Repeat the listing that follows without a single change.

* * * * * * * * *

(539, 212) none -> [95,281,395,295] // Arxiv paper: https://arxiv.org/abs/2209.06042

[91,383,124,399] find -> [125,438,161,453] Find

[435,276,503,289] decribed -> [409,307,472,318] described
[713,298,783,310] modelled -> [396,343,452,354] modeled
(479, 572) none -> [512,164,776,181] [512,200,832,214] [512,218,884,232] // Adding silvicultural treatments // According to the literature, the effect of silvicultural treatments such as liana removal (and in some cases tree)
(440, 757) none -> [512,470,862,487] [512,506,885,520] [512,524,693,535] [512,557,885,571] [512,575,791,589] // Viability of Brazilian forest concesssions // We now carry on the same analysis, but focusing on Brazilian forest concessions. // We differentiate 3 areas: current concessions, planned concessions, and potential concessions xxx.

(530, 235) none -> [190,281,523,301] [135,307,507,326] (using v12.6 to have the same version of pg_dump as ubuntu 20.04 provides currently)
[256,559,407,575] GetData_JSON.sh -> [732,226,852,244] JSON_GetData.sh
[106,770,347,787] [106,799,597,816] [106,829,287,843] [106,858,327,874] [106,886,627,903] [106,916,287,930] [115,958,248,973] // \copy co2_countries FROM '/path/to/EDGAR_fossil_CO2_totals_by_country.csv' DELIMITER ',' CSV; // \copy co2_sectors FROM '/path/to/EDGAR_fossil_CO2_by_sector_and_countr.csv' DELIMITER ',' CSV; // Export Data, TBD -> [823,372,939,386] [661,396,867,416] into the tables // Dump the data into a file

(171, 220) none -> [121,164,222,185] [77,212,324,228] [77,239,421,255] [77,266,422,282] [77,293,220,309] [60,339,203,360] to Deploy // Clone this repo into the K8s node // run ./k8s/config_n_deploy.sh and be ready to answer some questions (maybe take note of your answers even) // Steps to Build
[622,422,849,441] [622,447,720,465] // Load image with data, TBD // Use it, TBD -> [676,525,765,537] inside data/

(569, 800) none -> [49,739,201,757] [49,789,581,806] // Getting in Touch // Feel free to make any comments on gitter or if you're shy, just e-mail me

* * * * * * * * *

**FINISHED EXERCISE**
(539, 212) none -> [95,281,395,295] // Arxiv paper: https://arxiv.org/abs/2209.06042

[91,383,124,399] find -> [125,438,161,453] Find

[435,276,503,289] decribed -> [409,307,472,318] described
[713,298,783,310] modelled -> [396,343,452,354] modeled
(479, 572) none -> [512,164,776,181] [512,200,832,214] [512,218,884,232] // Adding silvicultural treatments // According to the literature, the effect of silvicultural treatments such as liana removal (and in some cases tree)
(440, 757) none -> [512,470,862,487] [512,506,885,520] [512,524,693,535] [512,557,885,571] [512,575,791,589] // Viability of Brazilian forest concesssions // We now carry on the same analysis, but focusing on Brazilian forest concessions. // We differentiate 3 areas: current concessions, planned concessions, and potential concessions xxx.

(530, 235) none -> [190,281,523,301] [135,307,507,326] (using v12.6 to have the same version of pg_dump as ubuntu 20.04 provides currently)
[256,559,407,575] GetData_JSON.sh -> [732,226,852,244] JSON_GetData.sh
[106,770,347,787] [106,799,597,816] [106,829,287,843] [106,858,327,874] [106,886,627,903] [106,916,287,930] [115,958,248,973] // \copy co2_countries FROM '/path/to/EDGAR_fossil_CO2_totals_by_country.csv' DELIMITER ',' CSV; // \copy co2_sectors FROM '/path/to/EDGAR_fossil_CO2_by_sector_and_countr.csv' DELIMITER ',' CSV; // Export Data, TBD -> [823,372,939,386] [661,396,867,416] into the tables // Dump the data into a file

(171, 220) none -> [121,164,222,185] [77,212,324,228] [77,239,421,255] [77,266,422,282] [77,293,220,309] [60,339,203,360] to Deploy // Clone this repo into the K8s node // run ./k8s/config_n_deploy.sh and be ready to answer some questions (maybe take note of your answers even) // Steps to Build
[622,422,849,441] [622,447,720,465] // Load image with data, TBD // Use it, TBD -> [676,525,765,537] inside data/

(569, 800) none -> [49,739,201,757] [49,789,581,806] // Getting in Touch // Feel free to make any comments on gitter or if you're shy, just e-mail me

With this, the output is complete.